All Blacks expecting the best of France despite split reports

CARDIFF (Reuters) - New Zealand are determined not to be distracted by reports of splits in the France camp ahead of their Rugby World Cup quarter-final and are expecting a fierce battle, assistant coach Ian Foster said on Friday.





France captain Thierry Dusautoir was forced to deny reports in the French media on Friday that the team had ostracised head coach Philippe Saint-Andre in the lead-up to Saturday's clash with the world champions.

Talks of rifts in the France squad are a regular feature of World Cup campaigns, however, and Foster said holders New Zealand were paying no notice at all.

"We're expecting the French team to be very, very fired up to be at Cardiff, it's obviously a goal of theirs, that they've shown before, that they can rise to the big occasion," he told reporters at the Millennium Stadium.

"We're expecting the best of them and that's been the focus of our preparations all week."

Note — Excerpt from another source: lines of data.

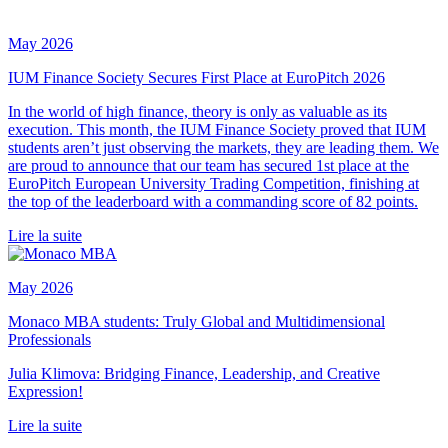
May 2026
IUM Finance Society Secures First Place at EuroPitch 2026
In the world of high finance, theory is only as valuable as its
execution. This month, the IUM Finance Society proved that IUM
students aren’t just observing the markets, they are leading them. We
are proud to announce that our team has secured 1st place at the
EuroPitch European University Trading Competition, finishing at
the top of the leaderboard with a commanding score of 82 points.
Lire la suite
May 2026
Monaco MBA students: Truly Global and Multidimensional
Professionals
Julia Klimova: Bridging Finance, Leadership, and Creative
Expression!
Lire la suite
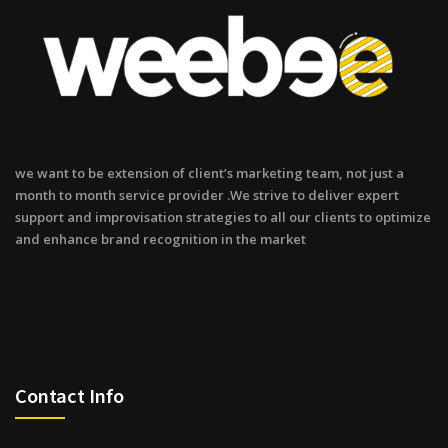
we want to be extension of client’s marketing team, not just a
month to month service provider .We strive to deliver expert
support and improvisation strategies to all our clients to optimize
and enhance brand recognition in the market
Contact Info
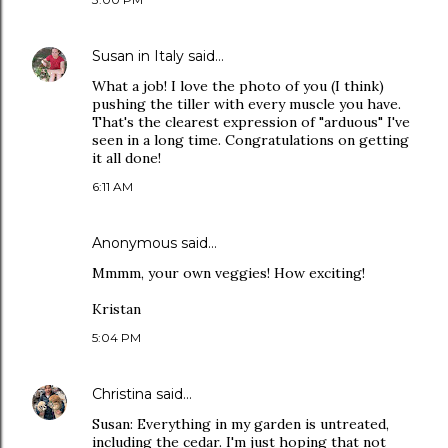
Susan in Italy
said…
What a job! I love the photo of you (I think)
pushing the tiller with every muscle you have.
That's the clearest expression of "arduous" I've
seen in a long time. Congratulations on getting
it all done!
6:11 AM
Anonymous said…
Mmmm, your own veggies! How exciting!
Kristan
5:04 PM
Christina
said…
Susan: Everything in my garden is untreated,
including the cedar. I'm just hoping that not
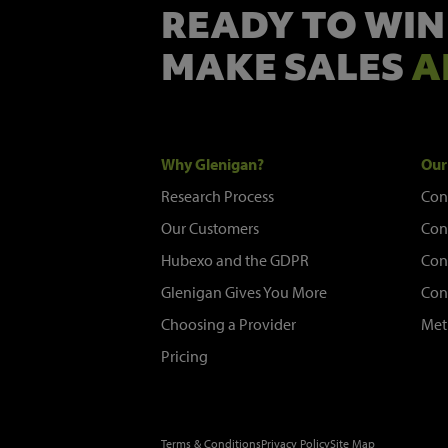
READY TO WIN
MAKE SALES
A
Why Glenigan?
Our
Research Process
Con
Our Customers
Con
Hubexo and the GDPR
Con
Glenigan Gives You More
Con
Choosing a Provider
Met
Pricing
Terms & Conditions
Privacy Policy
Site Map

The clash to determine which of the teams plays Wales or South Africa in the semi-finals is a rematch of the 2011 World Cup final, in which the All Blacks edged a determined French side 8-7 in Auckland.

New Zealand have famously not always had their own way against the French at rugby's showpiece tournament, however, and were defeated in the knockout stages of the 1999 and 2007 World Cups.

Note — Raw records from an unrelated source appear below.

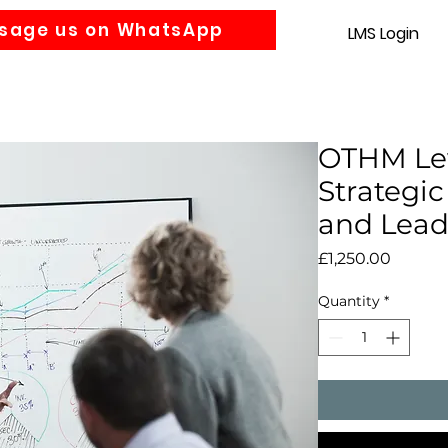
sage us on WhatsApp
LMS Login
Accounting
Law
MBA
About us
News
Gra
OTHM Lev
Strateg
and Lead
Price
£1,250.00
Quantity
*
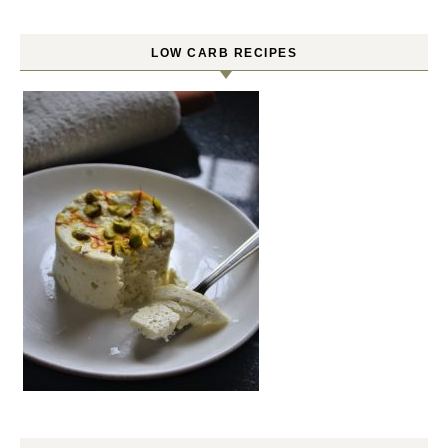
LOW CARB RECIPES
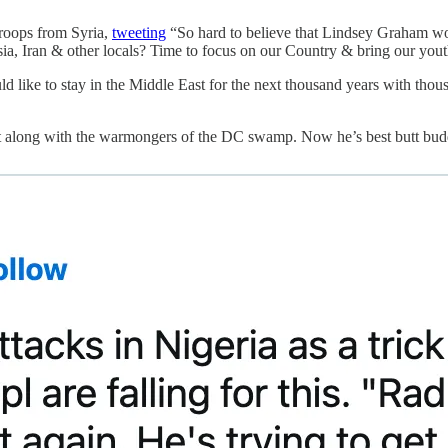
roops from Syria,
tweeting
“So hard to believe that Lindsey Graham wou
ussia, Iran & other locals? Time to focus on our Country & bring our y
like to stay in the Middle East for the next thousand years with thousa
 get along with the warmongers of the DC swamp. Now he’s best butt bud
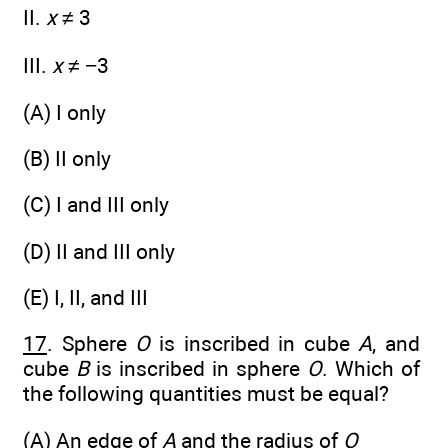
II.
x
≠ 3
III.
x
≠ −3
(A) I only
(B) II only
(C) I and III only
(D) II and III only
(E) I, II, and III
17
. Sphere
O
is inscribed in cube
A
, and
cube
B
is inscribed in sphere
O
. Which of
the following quantities must be equal?
(A) An edge of
A
and the radius of
O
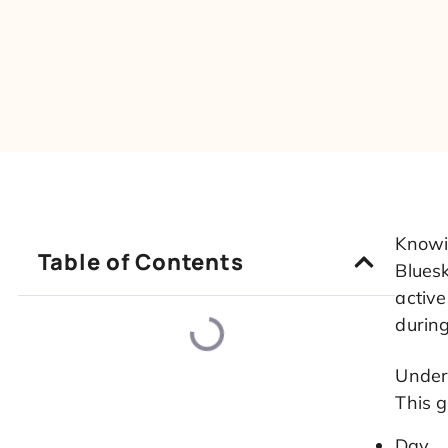
Knowi
Table of Contents
Bluesk
active
durin
Under
This 
Day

The astonishing 20-18 upset in 2007 also came in the quarter-finals at Cardiff and was the last defeat New Zealand suffered in a World Cup match.

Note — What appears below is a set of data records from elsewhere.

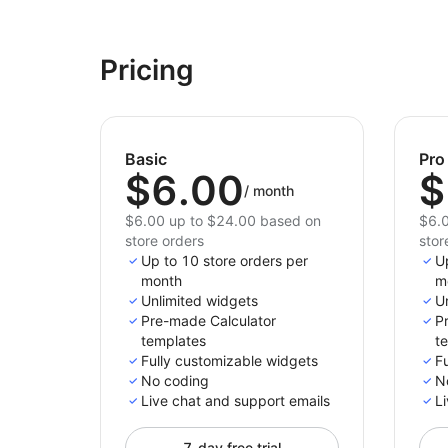
Pricing
Basic
Pro
$6.00
$
/
month
$6.00 up to $24.00 based on
$6.0
store orders
stor
Up to 10 store orders per
U
month
m
Unlimited widgets
U
Pre-made Calculator
P
templates
t
Fully customizable widgets
F
No coding
N
Live chat and support emails
Li
7-day free trial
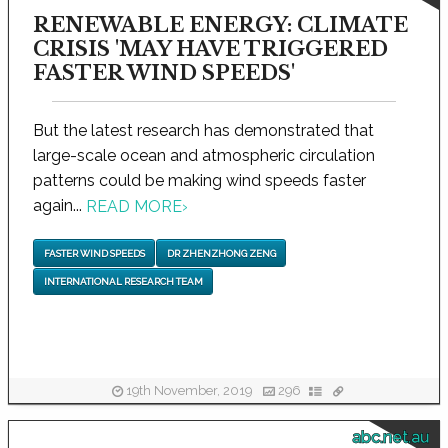
RENEWABLE ENERGY: CLIMATE
CRISIS 'MAY HAVE TRIGGERED
FASTER WIND SPEEDS'
But the latest research has demonstrated that
large-scale ocean and atmospheric circulation
patterns could be making wind speeds faster
again...
READ MORE
›
FASTER WIND SPEEDS
DR ZHENZHONG ZENG
INTERNATIONAL RESEARCH TEAM
19th November, 2019
296
abc.net.au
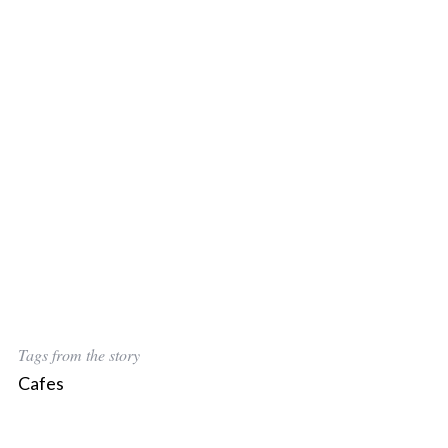
Tags from the story
Cafes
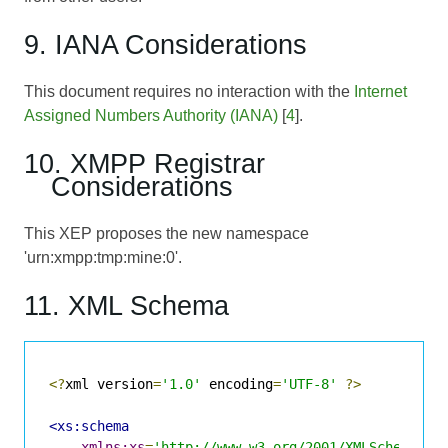
9. IANA Considerations
This document requires no interaction with the
Internet
Assigned Numbers Authority (IANA)
[
4
].
10. XMPP Registrar
Considerations
This XEP proposes the new namespace
'urn:xmpp:tmp:mine:0'.
11. XML Schema
<?
xml version
=
'1.0'
 encoding
=
'UTF-8'
?>
<xs:schema
xmlns:xs
=
'http://www.w3.org/2001/XMLSchema'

There have not been many losses in any tests for New Zealand in the intervening eight years and Richie McCaw suggested the lessons learned from that night had served the All Blacks well.

"Eight years ago is a long time and there's been plenty of rugby played since then," the All Blacks captain told reporters.

"There's only a couple of us played that day but I know for myself, disappointing day as that was, it's perhaps shaped the eight years since.

"Those days are the ones where you learn a few lessons (but) really not a lot of thought goes back that far, except acknowledging how tough quarter-finals are."

The experience of such a gut-wrenching defeat has certainly not soured McCaw to the Millennium Stadium as a venue.

"The Millennium Stadium's one of the best places to play rugby," he added.

"I've experienced the atmosphere over the years and I expect tomorrow to be exactly the same. Plenty of noise from the Kiwis would be great."